What is required - Copy out all lines in the data below containing the string "Cootjes".

.....

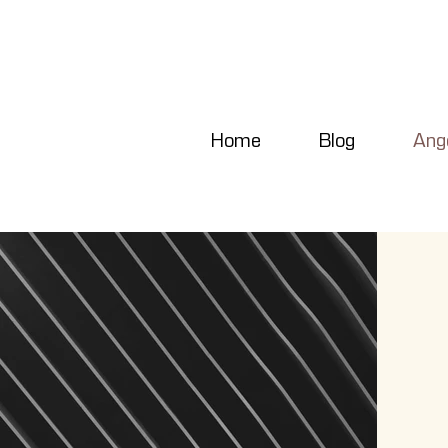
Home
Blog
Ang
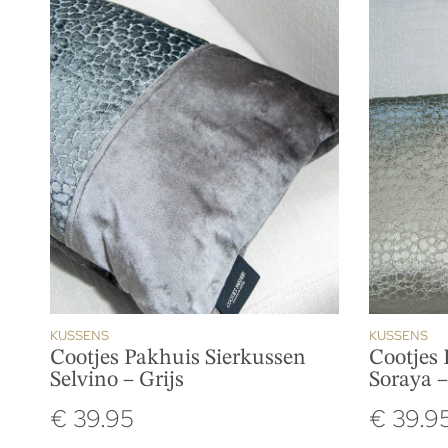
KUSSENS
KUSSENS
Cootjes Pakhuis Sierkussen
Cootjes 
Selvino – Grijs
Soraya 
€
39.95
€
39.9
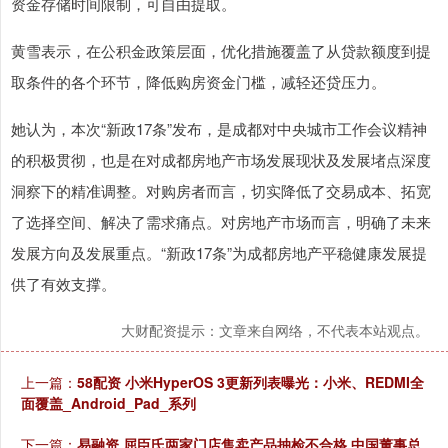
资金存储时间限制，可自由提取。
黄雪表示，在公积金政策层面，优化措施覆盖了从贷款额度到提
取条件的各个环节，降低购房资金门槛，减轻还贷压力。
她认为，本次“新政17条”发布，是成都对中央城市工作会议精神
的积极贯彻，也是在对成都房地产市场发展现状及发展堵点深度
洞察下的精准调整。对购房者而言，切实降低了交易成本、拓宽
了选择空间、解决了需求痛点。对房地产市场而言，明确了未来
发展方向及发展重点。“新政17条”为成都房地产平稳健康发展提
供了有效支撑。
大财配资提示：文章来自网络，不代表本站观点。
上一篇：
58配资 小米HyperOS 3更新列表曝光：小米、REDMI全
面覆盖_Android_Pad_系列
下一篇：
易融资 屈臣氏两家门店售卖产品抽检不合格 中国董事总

.....

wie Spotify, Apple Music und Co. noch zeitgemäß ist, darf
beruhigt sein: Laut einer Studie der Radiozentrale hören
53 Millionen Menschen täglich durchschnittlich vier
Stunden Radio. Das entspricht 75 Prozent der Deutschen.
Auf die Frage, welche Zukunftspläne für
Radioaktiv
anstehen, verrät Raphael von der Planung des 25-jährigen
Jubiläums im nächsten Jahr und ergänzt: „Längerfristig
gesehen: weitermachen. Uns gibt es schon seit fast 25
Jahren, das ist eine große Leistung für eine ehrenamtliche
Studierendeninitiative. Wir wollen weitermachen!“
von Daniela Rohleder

.....

Task answer -
Cootjes Pakhuis Sierkussen
Cootjes 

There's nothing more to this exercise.